You know Sherlock Holmes. You've seen adaptations on TV, you know his stories. But, listening/reading the books is just wonderful. By reading, you gain a deeper understanding of Holmes, of Watson, of Victorian England and Derek Jacobi is an amazing narrator. He is perfect for the job. Also, by reading some of the books you get the added bonus of the second part of the story which gives you the background to the current case. So even though you may be familiar with the stories, have a listen and instead of being preoccupied with 'who done it' (cos you probably know already), enjoy the journey and allow Holmes to lead you there in his own unique way.
"A study in Sherlock"
Having been bored by other audiobooks in the past, I was unsure how Sherlock Holmes would fare. I need not have worried, in the capable voice of Derek Jacobi you find a well modulated voice, with none of the sleep inducing drone of other narrators, and a subtle touch with character voices that doesn't descend into characature. If you want Sherlock on audio it has to be Jacobi.
"The Beginning of it All"
Meeting, Murder, Investigation
There so many, it's difficult to pick one.
He was just so natural and brought every character to life.
I remember reading this one years ago and especially The Adventures of Sherlock Homes, which was my first foray into this amazing character. This is the best book to start with, as it tells of how Watson and Holmes met, began to live together and Watson's first experience of assisting him in a myrder investigation.

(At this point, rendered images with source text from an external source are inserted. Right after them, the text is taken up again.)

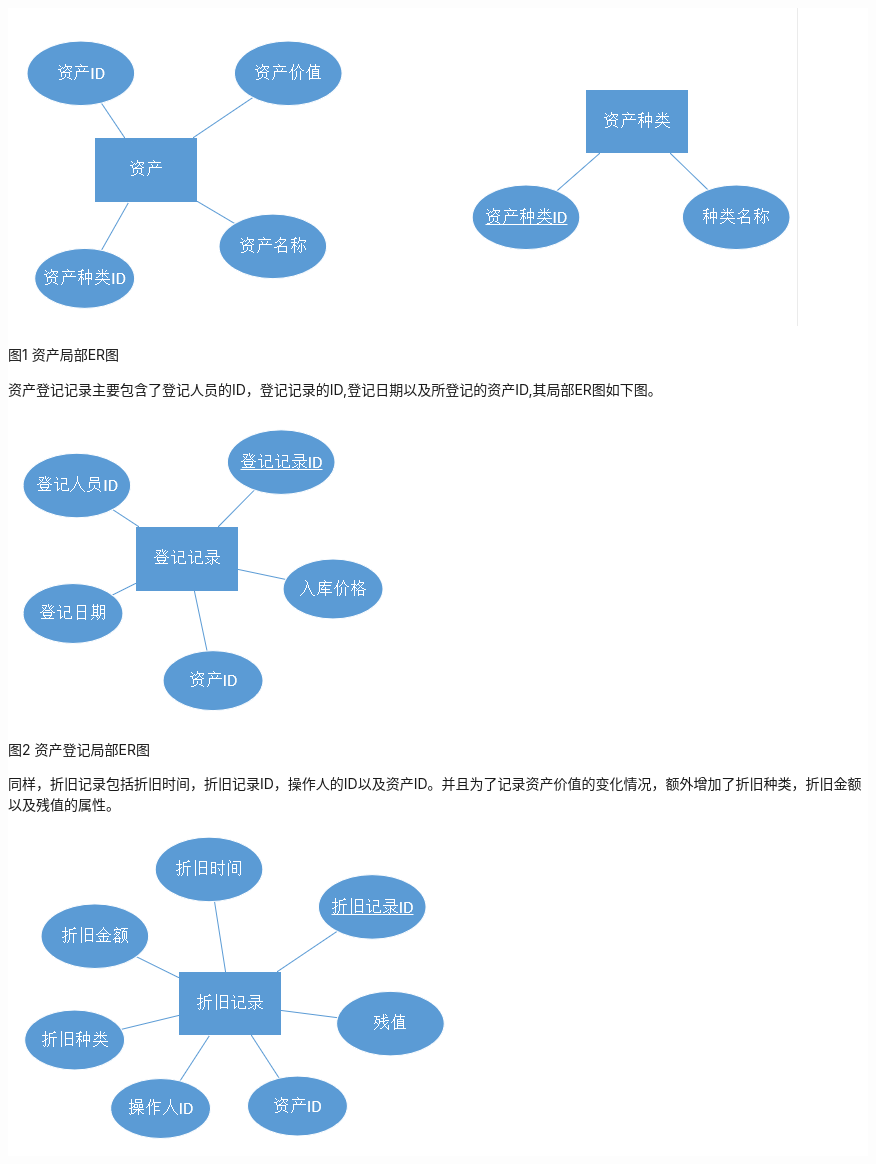 ![](media/f9ea9c1e1d74007a7cc662229967352e.png)

图1 资产局部ER图

资产登记记录主要包含了登记人员的ID，登记记录的ID,登记日期以及所登记的资产ID,其局部ER图如下图。

![](media/f796a7707d89334f1b0466266c3ab4ce.png)

图2 资产登记局部ER图

同样，折旧记录包括折旧时间，折旧记录ID，操作人的ID以及资产ID。并且为了记录资产价值的变化情况，额外增加了折旧种类，折旧金额以及残值的属性。

![](media/672ea1a645d154dbf13e8f24cc2cea10.png)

It can often be so easy to laugh at the blunders the police make, but that's really because we often know the stories. Gregson and Lestrade certainly make blunders in this book and especially Gregson in his arrest of the wrong person. However, we must look at it from the point of view of the police. Gregson's arrest was understandable at the time, but Holmes, although he wins in the end, doesn't sneer at the police, in fact, before the criminal is revealed, he assures Gregson and Lestrade that he is fully prepared to take responsibility if he messes up. But you do feel for the police as they get more frustrated. They want their man, which is natural.
This is an excellent book and if you haven't tried Sherlock Holmes, I urge you to begin.
"Fabulous and Underrated"
I had never read any Sherlock Holmes at all, but was pleasantly surprised by the first half of this book as quite a delightful little English frolic.
The second half of the book, though, is completely different. The first half is your typical set up - crime scene, Sherlock being obscure and then, ta-da! He has your man. The second half then tells the back-story of the perpetrator, and is like an entirely different book - set in pioneer country, and is so atmospheric, a million miles away from Baker Street. I was totally absorbed in the story of Jefferson Hope. How has this story never been told on its own before? By the time it catches up with present day London, I'd quite forgotten about Sherlock. The book then ends with the formulaic, "and this is how I did it" which is just a couple of chapters of Sherlock rambling on, frankly, but the story of Jefferson Hope really stuck with me, and I realised that was the real story, and not Sherlock at all.
I'm looking forward to reading other Sherlock Holmes stories to see if any of the other tales comes close to this.